▶ _Soal Latihan_:
1. Menurut teks tentang konferensi solusi dua negara di PBB, mengapa konferensi itu disebut momen bersejarah? Jawab dalam satu sampai tiga kalimat.
2. Teruskan teks tentang konferensi solusi dua negara di PBB mulai dari kalimat sesudah kalimat terakhirnya.
═══ Kutipan Berita
TRIBUNNEWS.COM - Persatuan Bangsa-Bangsa (PBB) menggelar konferensi solusi dua negara yang bertujuan untuk memberikan perdamaian untuk Palestina dan Israel.
Konferensi solusi dua negara tersebut dijadwalkan berlangsung selama tiga hari di markas PBB di News York dan dimulai pada Senin, 28 Juli 2025 malam.
Agenda tersebut dihadiri oleh 125-145 perwakilan negara anggota PBB.
Dikoordinasikan bersama oleh Kerajaan Arab Saudi dan Prancis, konferensi ini menjadi momen bersejarah untuk menghidupkan kembali solusi dua negara dan mengakhiri pendudukan Israel atas wilayah Palestina.
Perdana Menteri Palestina, Mohamed Mustafa, dalam pidatonya menegaskan, konferensi ini membawa janji nyata kepada rakyat Palestina untuk mengakhiri ketidakadilan sejarah yang mereka alami.
══════
═══ Materi yang Disediakan
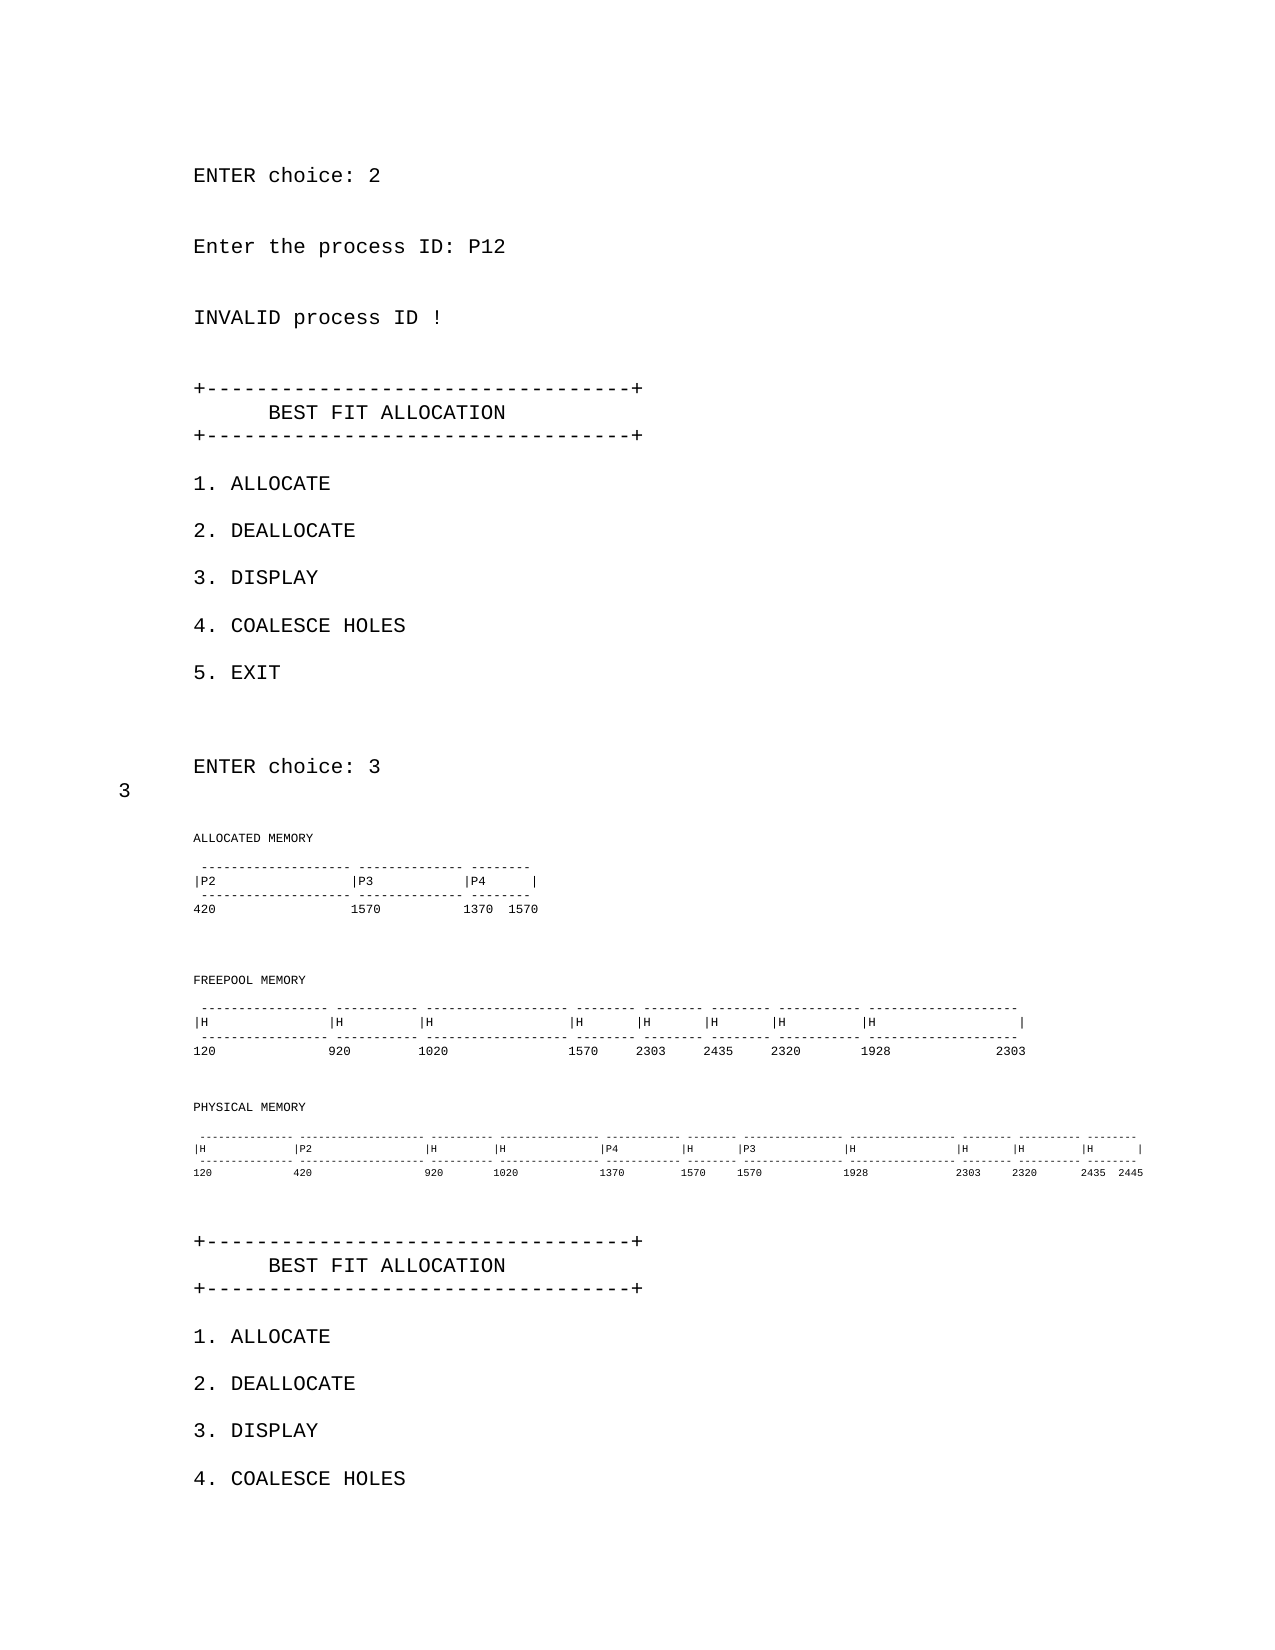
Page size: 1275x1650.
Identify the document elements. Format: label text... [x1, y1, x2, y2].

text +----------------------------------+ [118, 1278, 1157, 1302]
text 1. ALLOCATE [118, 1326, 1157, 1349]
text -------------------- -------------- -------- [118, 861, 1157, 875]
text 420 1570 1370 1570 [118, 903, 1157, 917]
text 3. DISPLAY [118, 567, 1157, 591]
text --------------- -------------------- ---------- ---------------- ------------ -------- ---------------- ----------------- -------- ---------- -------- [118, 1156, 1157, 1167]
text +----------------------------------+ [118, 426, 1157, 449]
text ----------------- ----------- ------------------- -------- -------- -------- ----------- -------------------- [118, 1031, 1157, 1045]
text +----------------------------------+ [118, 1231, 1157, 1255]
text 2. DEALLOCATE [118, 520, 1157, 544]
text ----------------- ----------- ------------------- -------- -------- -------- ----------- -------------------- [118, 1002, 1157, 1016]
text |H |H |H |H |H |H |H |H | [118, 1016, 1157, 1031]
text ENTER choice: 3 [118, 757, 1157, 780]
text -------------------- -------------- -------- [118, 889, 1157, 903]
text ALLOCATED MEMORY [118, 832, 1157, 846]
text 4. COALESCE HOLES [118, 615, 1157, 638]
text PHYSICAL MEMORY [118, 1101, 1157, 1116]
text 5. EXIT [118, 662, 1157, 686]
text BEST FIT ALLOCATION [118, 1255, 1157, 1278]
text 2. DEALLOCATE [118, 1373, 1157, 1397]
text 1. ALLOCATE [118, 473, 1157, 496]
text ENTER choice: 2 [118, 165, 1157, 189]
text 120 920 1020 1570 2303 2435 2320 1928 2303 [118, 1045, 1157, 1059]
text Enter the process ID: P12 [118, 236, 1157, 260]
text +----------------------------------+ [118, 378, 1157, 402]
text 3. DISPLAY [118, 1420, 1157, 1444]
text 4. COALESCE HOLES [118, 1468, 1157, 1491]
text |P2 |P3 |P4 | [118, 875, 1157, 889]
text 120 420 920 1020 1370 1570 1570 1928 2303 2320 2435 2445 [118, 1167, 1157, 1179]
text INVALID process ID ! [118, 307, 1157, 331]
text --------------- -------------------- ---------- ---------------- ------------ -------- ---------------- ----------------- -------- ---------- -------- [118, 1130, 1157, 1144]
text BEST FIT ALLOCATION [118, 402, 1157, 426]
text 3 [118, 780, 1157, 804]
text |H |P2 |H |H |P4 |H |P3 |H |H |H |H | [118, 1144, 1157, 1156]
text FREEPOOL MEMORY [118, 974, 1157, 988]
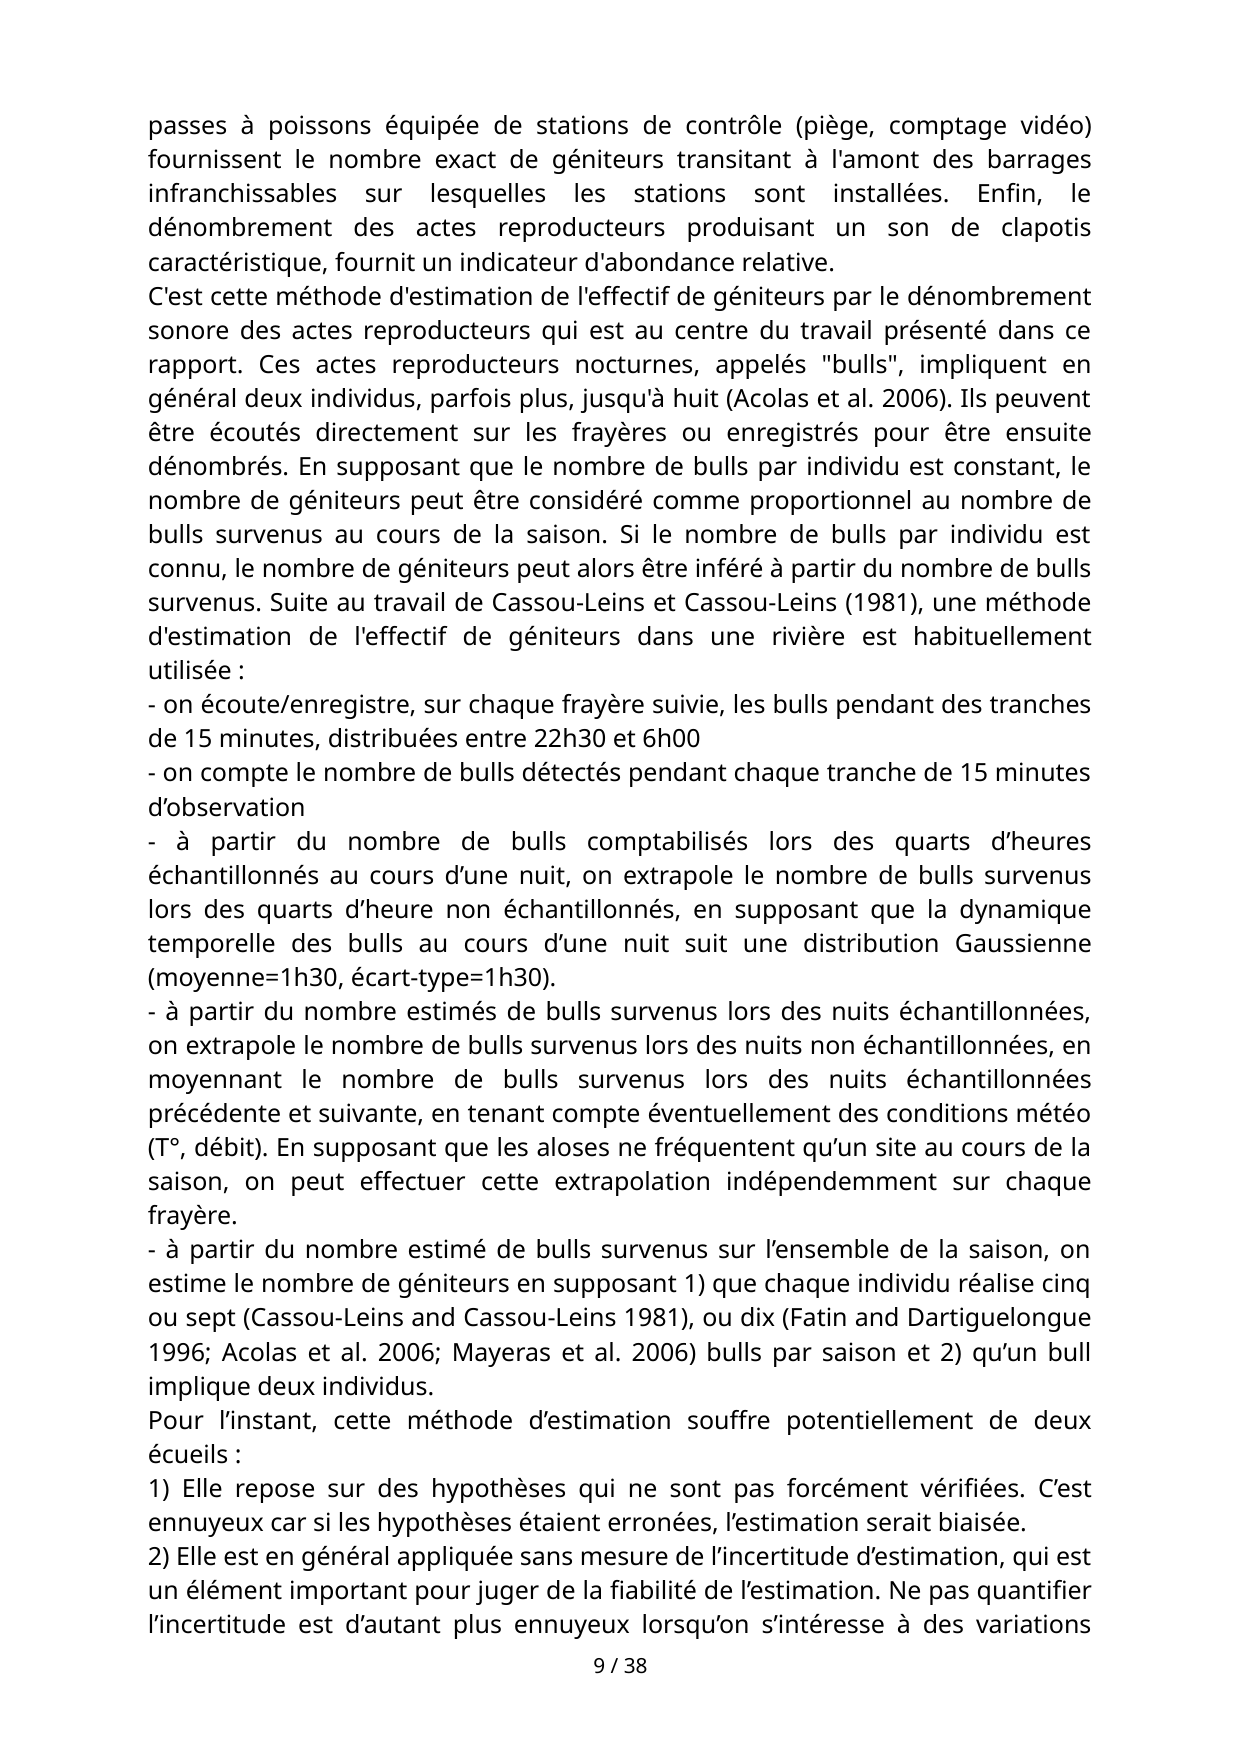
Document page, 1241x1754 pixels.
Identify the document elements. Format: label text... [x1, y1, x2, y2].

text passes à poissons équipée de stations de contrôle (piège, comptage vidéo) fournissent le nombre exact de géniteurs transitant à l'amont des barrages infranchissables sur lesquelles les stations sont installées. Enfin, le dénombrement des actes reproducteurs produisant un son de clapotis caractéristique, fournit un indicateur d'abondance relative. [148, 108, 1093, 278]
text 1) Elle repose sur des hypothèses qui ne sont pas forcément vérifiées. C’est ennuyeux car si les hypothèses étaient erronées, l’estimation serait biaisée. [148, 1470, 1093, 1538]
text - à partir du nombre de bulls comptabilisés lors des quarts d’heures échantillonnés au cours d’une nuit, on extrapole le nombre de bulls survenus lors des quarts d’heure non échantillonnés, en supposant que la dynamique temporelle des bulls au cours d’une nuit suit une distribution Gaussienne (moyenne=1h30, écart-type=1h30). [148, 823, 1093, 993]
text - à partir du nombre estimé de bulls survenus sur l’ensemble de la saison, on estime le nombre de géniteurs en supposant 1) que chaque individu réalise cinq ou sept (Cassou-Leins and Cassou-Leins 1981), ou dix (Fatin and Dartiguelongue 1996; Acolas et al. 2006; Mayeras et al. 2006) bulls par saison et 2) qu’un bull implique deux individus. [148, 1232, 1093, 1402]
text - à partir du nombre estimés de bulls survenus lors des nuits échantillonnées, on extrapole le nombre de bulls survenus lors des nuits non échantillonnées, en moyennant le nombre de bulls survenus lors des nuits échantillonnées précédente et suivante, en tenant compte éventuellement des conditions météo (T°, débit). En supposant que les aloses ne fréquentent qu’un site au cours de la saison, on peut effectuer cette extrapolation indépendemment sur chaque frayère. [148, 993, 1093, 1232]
══════
▶ _Kunci Jawaban_:
1. Konferensi itu disebut momen bersejarah karena menjadi kesempatan untuk menghidupkan kembali solusi dua negara. Konferensi itu juga bertujuan mengakhiri pendudukan Israel atas wilayah Palestina.

2.
Ia menyebut agresi Israel di Jalur Gaza sebagai manifestasi paling brutal dari ketidakadilan tersebut dan menyerukan aksi nyata dari komunitas internasional.
"Konferensi ini adalah pesan kuat bahwa dunia mendukung hak-hak kami untuk hidup bebas, bermartabat, dan mendirikan negara berdaulat," ujar Mustafa.
Ia menambahkan, perdamaian hanya bisa dicapai melalui kemerdekaan, pemenuhan hak, dan melalui penghentian pendudukan, bukan perpanjangan konflik, kehancuran, dan penolakan hak-hak Palestina.
Mustafa menggarisbawahi perlunya penyatuan Jalur Gaza dengan Tepi Barat, termasuk Yerusalem Timur, tanpa adanya pendudukan, pengepungan, permukiman ilegal, atau aneksasi.
Ia menyampaikan kesiapan pemerintah Palestina untuk mengambil alih seluruh tanggung jawab pemerintahan di Gaza, serta menyerukan kepada Hamas untuk menghentikan kontrol bersenjata mereka dan menyerahkan senjata kepada Otoritas Palestina.
Ia juga menyampaikan dukungan terhadap usulan pengerahan pasukan internasional di bawah mandat Dewan Keamanan PBB untuk menjaga stabilitas dan mendukung transisi damai.
Dalam seruannya, Mustafa menekankan pentingnya penghentian segera perang di Gaza, pembebasan sandera dan tahanan, serta penarikan penuh pasukan pendudukan Israel.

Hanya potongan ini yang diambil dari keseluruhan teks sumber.